◆ **Problem description**: Your task is to copy each line of the material that includes "they".

◆ **Data to examine**:

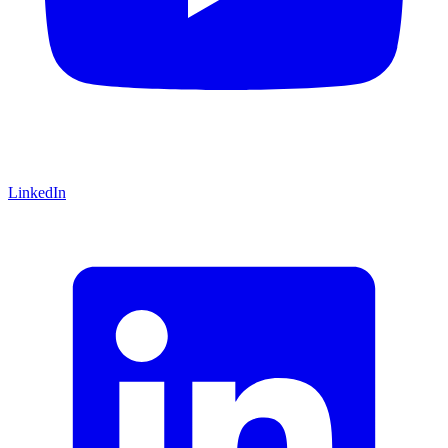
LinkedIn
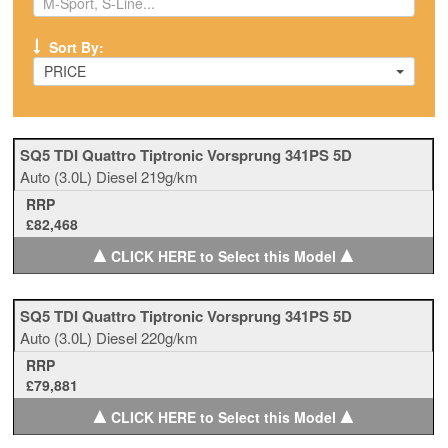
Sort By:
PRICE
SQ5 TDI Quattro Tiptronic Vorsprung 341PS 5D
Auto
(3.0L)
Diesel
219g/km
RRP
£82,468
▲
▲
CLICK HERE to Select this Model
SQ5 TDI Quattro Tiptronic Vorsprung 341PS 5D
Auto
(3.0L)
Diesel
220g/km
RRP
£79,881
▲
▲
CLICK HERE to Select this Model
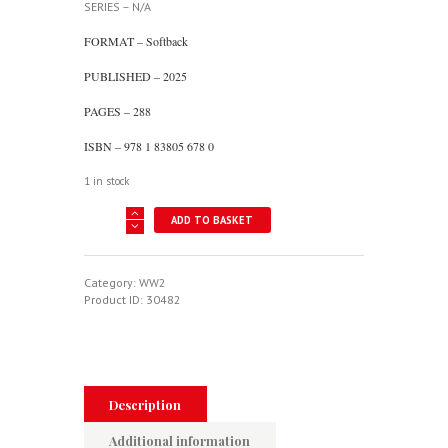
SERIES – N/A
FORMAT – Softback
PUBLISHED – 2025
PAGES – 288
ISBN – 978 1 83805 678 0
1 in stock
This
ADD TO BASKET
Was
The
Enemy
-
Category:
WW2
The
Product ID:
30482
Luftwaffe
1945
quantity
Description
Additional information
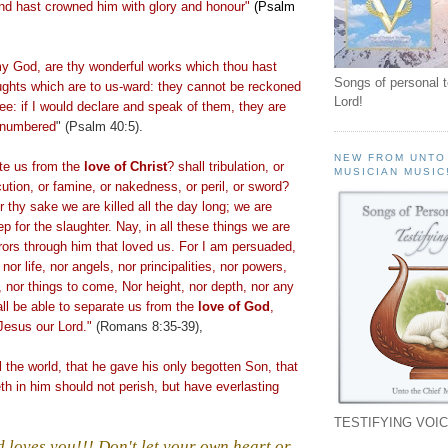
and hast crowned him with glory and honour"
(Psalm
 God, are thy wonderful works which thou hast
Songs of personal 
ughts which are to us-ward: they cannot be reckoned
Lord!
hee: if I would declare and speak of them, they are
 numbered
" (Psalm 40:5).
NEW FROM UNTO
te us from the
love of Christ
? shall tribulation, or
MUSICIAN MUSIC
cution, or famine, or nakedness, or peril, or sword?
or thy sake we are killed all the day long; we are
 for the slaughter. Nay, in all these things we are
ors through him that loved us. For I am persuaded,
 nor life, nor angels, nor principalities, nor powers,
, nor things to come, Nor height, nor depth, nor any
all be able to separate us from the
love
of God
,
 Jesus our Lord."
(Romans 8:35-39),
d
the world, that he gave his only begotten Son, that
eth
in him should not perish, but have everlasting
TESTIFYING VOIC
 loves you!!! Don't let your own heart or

...

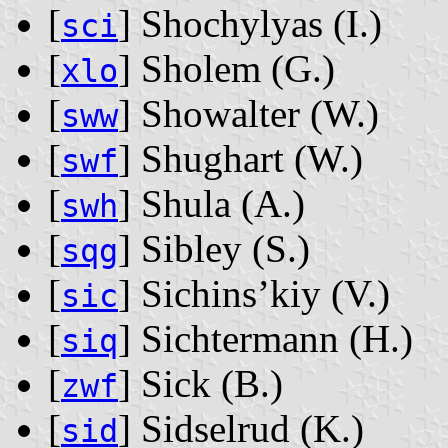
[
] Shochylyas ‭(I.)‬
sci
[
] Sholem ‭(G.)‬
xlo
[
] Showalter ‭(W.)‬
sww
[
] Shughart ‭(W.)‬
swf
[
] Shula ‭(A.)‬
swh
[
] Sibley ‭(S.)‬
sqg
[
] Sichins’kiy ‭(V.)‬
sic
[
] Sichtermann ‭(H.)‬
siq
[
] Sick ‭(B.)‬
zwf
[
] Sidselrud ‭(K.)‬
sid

◆ **Problem solution**:
ughts which are to us-ward: they cannot be reckoned
hee: if I would declare and speak of them, they are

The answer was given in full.